Holly had been watching Cora for a long time.

It had soon become apparent that every time Cora visited the bank, she shot straight upstairs, closing her bedroom curtains.

She had complained several times to Holly about mistrusting banks and how disgusting it was that people got no interest at all on their savings in the current economic climate.

She sometimes talked about her late husband’s set ways and strong opinions, but as far as Holly could tell, she had seemed to perpetuate these needlessly, long after his death. Holly had often wondered who Cora used to be before a controlling marriage had slowly stripped her of her true self.

Then there had been all the shuffling and scraping that day Holly had stood listening outside the bedroom door. The high colour and heated sheen on Cora’s face indicated that she’d been over-exerting herself, perhaps lifting… and suddenly, pairing this knowledge with the contents of the letter Holly had found, all the pieces had come together and Holly knew.

She’d waited until Cora went out again and then crept upstairs to her bedroom. She’d tucked both hands under one corner of the mattress and pushed up with all her might… and there it was.

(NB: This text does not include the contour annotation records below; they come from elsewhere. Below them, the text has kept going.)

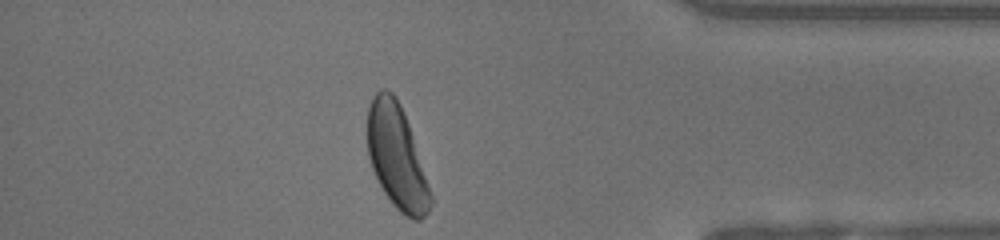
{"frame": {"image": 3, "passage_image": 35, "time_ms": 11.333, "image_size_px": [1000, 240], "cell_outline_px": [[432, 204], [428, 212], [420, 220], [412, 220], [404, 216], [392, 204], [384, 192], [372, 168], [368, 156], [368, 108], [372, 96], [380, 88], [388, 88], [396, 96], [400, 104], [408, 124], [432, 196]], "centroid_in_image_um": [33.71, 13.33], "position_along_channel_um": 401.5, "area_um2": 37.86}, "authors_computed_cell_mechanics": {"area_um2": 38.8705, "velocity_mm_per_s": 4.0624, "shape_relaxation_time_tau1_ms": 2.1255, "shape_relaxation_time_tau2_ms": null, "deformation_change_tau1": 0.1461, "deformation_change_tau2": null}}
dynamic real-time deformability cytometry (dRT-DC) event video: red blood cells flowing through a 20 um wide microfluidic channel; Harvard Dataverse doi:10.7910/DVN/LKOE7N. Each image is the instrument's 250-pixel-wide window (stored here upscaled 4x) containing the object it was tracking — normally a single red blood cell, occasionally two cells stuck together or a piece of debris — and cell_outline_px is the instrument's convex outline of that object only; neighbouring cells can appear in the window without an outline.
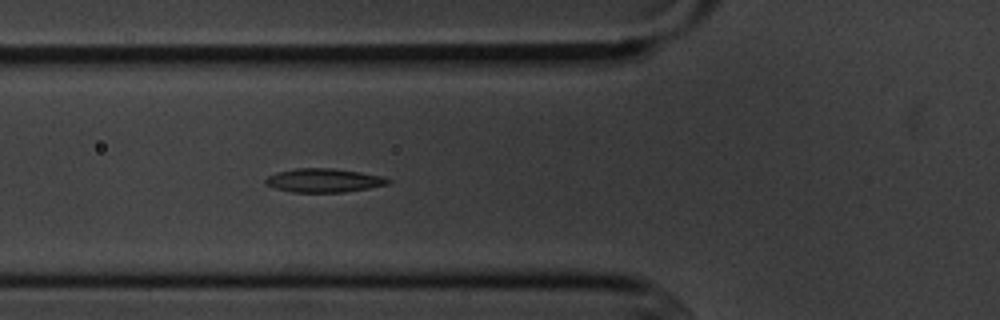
{"species": "common noctule bat (a hibernating species)", "species_latin": "Nyctalus noctula", "temperature_condition": "cold", "stored_images_in_passage": 6, "camera_frame_rate_fps": 3000, "um_per_image_px": 0.085, "animal": {"sex": "male", "body_mass_g": 20.1, "forearm_length_mm": 53.5}, "frame": {"image": 1, "passage_image": 6, "time_ms": 5.667, "image_size_px": [1000, 320], "cell_outline_px": [[392, 180], [388, 184], [368, 188], [344, 192], [292, 192], [272, 188], [264, 184], [264, 180], [268, 176], [276, 172], [296, 168], [332, 168], [360, 172], [384, 176]], "centroid_in_image_um": [27.49, 15.33], "position_along_channel_um": 98.3, "area_um2": 17.11}}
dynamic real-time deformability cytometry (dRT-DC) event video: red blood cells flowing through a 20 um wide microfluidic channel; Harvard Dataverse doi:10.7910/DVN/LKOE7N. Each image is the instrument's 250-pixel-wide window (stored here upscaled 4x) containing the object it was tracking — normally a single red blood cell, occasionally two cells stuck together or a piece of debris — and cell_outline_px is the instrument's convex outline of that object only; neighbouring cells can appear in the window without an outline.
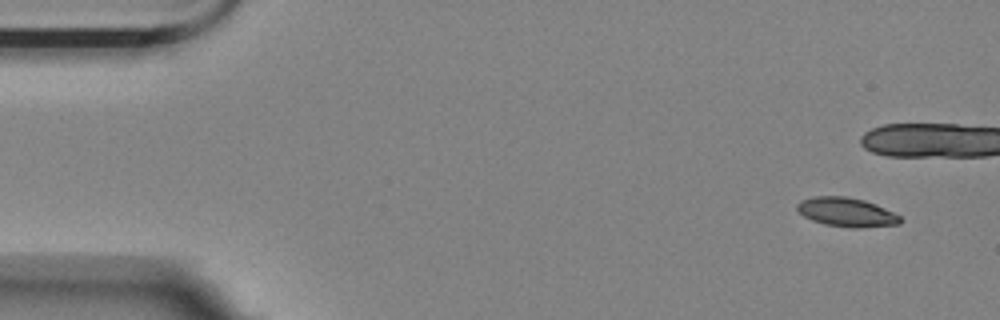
{"species": "Egyptian fruit bat (a non-hibernating species)", "species_latin": "Rousettus aegyptiacus", "temperature_condition": "room temperature", "stored_images_in_passage": 3, "camera_frame_rate_fps": 3000, "um_per_image_px": 0.085, "animal": {"sex": "female"}, "frame": {"image": 1, "passage_image": 1, "time_ms": 0.0, "image_size_px": [1000, 320], "cell_outline_px": [[904, 220], [900, 224], [860, 228], [852, 228], [824, 224], [812, 220], [804, 216], [796, 208], [796, 204], [800, 200], [812, 196], [848, 196], [864, 200], [876, 204], [900, 216]], "centroid_in_image_um": [71.96, 18.03], "position_along_channel_um": 13.0, "area_um2": 17.63}}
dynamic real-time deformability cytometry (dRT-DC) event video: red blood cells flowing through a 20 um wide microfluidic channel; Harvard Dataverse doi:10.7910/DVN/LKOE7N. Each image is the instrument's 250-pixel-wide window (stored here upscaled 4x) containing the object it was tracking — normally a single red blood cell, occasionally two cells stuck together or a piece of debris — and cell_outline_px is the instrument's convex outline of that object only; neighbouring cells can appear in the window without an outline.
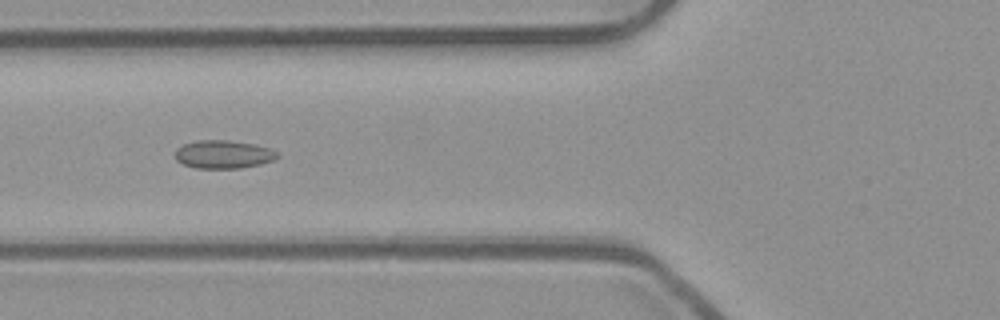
{"species": "common noctule bat (a hibernating species)", "species_latin": "Nyctalus noctula", "temperature_condition": "room temperature", "stored_images_in_passage": 39, "camera_frame_rate_fps": 3000, "um_per_image_px": 0.085, "animal": {"sex": "male", "body_mass_g": 23.1, "forearm_length_mm": 52.7}, "frame": {"image": 1, "passage_image": 6, "time_ms": 1.667, "image_size_px": [1000, 320], "cell_outline_px": [[280, 156], [272, 160], [260, 164], [240, 168], [196, 168], [184, 164], [176, 160], [176, 148], [184, 144], [196, 140], [228, 140], [256, 144], [268, 148], [276, 152]], "centroid_in_image_um": [18.98, 13.11], "position_along_channel_um": 106.8, "area_um2": 16.7}}
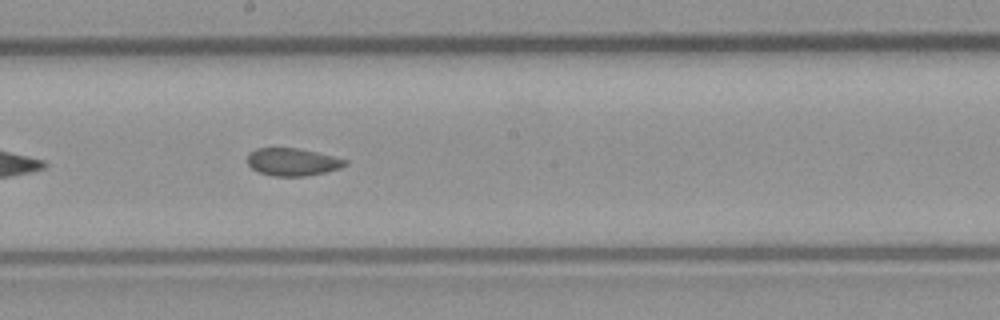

She’d stared at it, her eyes filling up with the realisation that she had at last uncovered the key to finding her son again.

Now all she had to do was to work out the best way of getting her hands on it.





Chapter Sixty-Eight





Holly





On the way into work the next day, Holly stopped at David’s kiosk.

‘I need to speak to you tonight,’ she said urgently. ‘Can you come around to the house?’

He tore his eyes away from the top of the car park. ‘Yes, of course. I…’

‘Are you listening to me?’ She stood in front of him to make him look at her.

‘Yes, it’s just that…’ He did a double-take. ‘Are you feeling all right, Holly? You look so pale, and your eyes are bloodshot.’

‘If you must know, I feel terrible.’

David stood up and shrugged on his high-vis jacket with urgency. ‘I’m so sorry, Holly. I have to deal with this. Give me a second.’ He pushed open the kiosk door and shouted, ‘Excuse me, can I have a word?’

The man who’d just got out of a silver BMW looked back at them.

‘Just a word, sir.’ David spat the word out as if it offended him to say it.

Holly watched as the driver checked his watch, openly sighed and then walked slowly towards them.

She felt woozy, like her centre of balance was off.

‘Are you aware, sir, that this is a private car park?’ David said pompously, pushing his shoulders back as he consulted his clipboard. ‘My records show that in the last two weeks, you have parked here illegally on a number of occasions…’

Holly gripped the side of the kiosk to stay standing. She tried to gulp in air, but her chest was burning. David’s voice faded out until there was nothing but a furious rushing noise in her head.

She stared at the driver and he stared back.

David’s mouth stopped moving. His head flipped from Holly to the driver and back again.

‘Markus,’ she whispered before she fainted.